Farmers are superstitious. From my reading of extra-urban fiction‚ I know they are always buying almanacs and dream books. Many a farmer, although pretending to listen to the advice of a college graduate about fertilizers, steals out and sows under the full moon, sometimes digging an idiot grandchild into the furrow to maximize the yield. How are they going to make out when resting on the continental shelf in a bathysphere, faced with a program of increasing the fertility rate of whatever tuna feed on? I reckon they will try to dope the technicians, perhaps by spiking their hypernutrient soup, and steal out to the farm — and then what? Nail a horseshoe on the timbers of a frigate? Any attempt to get up to the more unprintable anthropological frolics in a pressure suit is going to be much too difficult and distracting for them to be able to remember the right spells.

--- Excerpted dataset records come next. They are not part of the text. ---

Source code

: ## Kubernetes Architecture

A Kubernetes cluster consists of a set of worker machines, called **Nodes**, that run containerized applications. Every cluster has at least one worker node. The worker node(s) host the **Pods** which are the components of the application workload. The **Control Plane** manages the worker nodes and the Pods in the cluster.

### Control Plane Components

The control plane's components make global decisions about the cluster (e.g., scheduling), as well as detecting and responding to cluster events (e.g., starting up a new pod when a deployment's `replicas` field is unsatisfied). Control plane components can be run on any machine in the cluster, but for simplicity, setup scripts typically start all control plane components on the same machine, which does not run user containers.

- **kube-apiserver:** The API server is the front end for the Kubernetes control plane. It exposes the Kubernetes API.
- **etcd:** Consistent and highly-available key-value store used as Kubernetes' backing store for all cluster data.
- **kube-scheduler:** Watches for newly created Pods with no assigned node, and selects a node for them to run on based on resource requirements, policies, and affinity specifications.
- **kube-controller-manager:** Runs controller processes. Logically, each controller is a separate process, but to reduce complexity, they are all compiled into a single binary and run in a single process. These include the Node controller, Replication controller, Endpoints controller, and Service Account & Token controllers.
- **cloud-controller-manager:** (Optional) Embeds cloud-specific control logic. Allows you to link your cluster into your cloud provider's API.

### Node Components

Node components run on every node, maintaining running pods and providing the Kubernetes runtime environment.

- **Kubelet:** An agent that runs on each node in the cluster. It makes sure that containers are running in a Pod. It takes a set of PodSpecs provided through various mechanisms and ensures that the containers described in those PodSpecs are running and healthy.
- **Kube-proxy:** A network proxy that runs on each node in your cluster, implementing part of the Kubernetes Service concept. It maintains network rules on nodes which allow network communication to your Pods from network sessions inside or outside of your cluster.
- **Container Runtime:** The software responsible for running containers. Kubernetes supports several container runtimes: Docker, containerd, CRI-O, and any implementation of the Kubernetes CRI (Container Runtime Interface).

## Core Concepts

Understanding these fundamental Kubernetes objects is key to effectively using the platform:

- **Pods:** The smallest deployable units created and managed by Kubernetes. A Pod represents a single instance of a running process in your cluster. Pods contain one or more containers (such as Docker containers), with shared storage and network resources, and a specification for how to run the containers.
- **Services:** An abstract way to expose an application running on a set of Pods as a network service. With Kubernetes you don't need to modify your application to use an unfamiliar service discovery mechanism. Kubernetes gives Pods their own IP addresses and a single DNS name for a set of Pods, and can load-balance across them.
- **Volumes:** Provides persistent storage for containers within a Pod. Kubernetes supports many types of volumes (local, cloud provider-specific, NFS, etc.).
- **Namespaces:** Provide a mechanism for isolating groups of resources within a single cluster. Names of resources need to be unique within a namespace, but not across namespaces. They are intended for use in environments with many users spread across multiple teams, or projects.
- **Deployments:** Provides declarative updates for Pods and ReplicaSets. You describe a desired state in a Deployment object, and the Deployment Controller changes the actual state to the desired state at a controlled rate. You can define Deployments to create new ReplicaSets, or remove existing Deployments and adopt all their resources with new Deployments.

Farmers go in for dark deeds and a good deal of incest. The same difficulty occurs. They are not going to be dressed for incest.

Farmers are always trying to lobby governments. Nothing is more widely believed in agricultural circles than that the man who grows food gets a raw deal from the man who consumes it. Because there are more consumers than producers, in democratic societies the protests are only partially successful. However, lobbying a legislature makes an enjoyable day off from driving a tractor or sitting at a desk. It has some of the excitement of a visit to the market, without the danger that, as in markets, you may have to pay out good money. But down there under the polar ice cap, it is going to take a prolonged vacation to get to any government and lobby it.

Farmers are given to wild jubilation on completing the harvest. Like a team breaking training, they eat and drink and, above all, dance. Few moviegoers have been fortunate enough never to have seen an extended sequence of farmers jumping and stamping and waving their arms in the air, all to the tune of one busy little fiddler, with a good deal of help from the sound track. But what is a harvest celebration going to be like off the Greater Antilles? You just try a square dance in a swimming pool — and how much is the pressure in a swimming pool, and how thick are the passing shoals?

Farmers are often obsessed with the thought that one day geologists will discover rare minerals under their land, or better still, oil. You don’t even need to dig oil; it does all the work itself. Once the bottom of his land becomes more valuable than the top, the farmer can lean back and let his hands become soft and white and break the chain that makes him a prisoner of the soil. It is a pleasant dream, and after all, it has occasionally actually come true. But down among the coral roots of Ceylon, farmers will be expected to farm and leave prospecting for their betters.

If there is oil about, they may well be criticized for letting it flavor the food. Daydreaming will be discouraged, not least by the silent presence of predators so strange to look at, so toxic, so much more at home than the dreamer.

Assuming that one method of tackling world food problems will be to improve the quality and quantity of fish, you are going to have the problem of rustling of breeding stock. This in turn will lead to private vengeance, lynch law, and all the rest of it. Bad men will quarrel with other bad men. Around the corners of limpet-encrusted rocks will come harpoon-toting gunmen, in slow motion, the quicker on the draw drilling his opponent’s oxygen cylinder. Just think, to take one small detail, of the work involved in changing the brands on a shoal of high-protein cod.

I can’t help feeling sometimes that the science prophets haven’t thought the project through.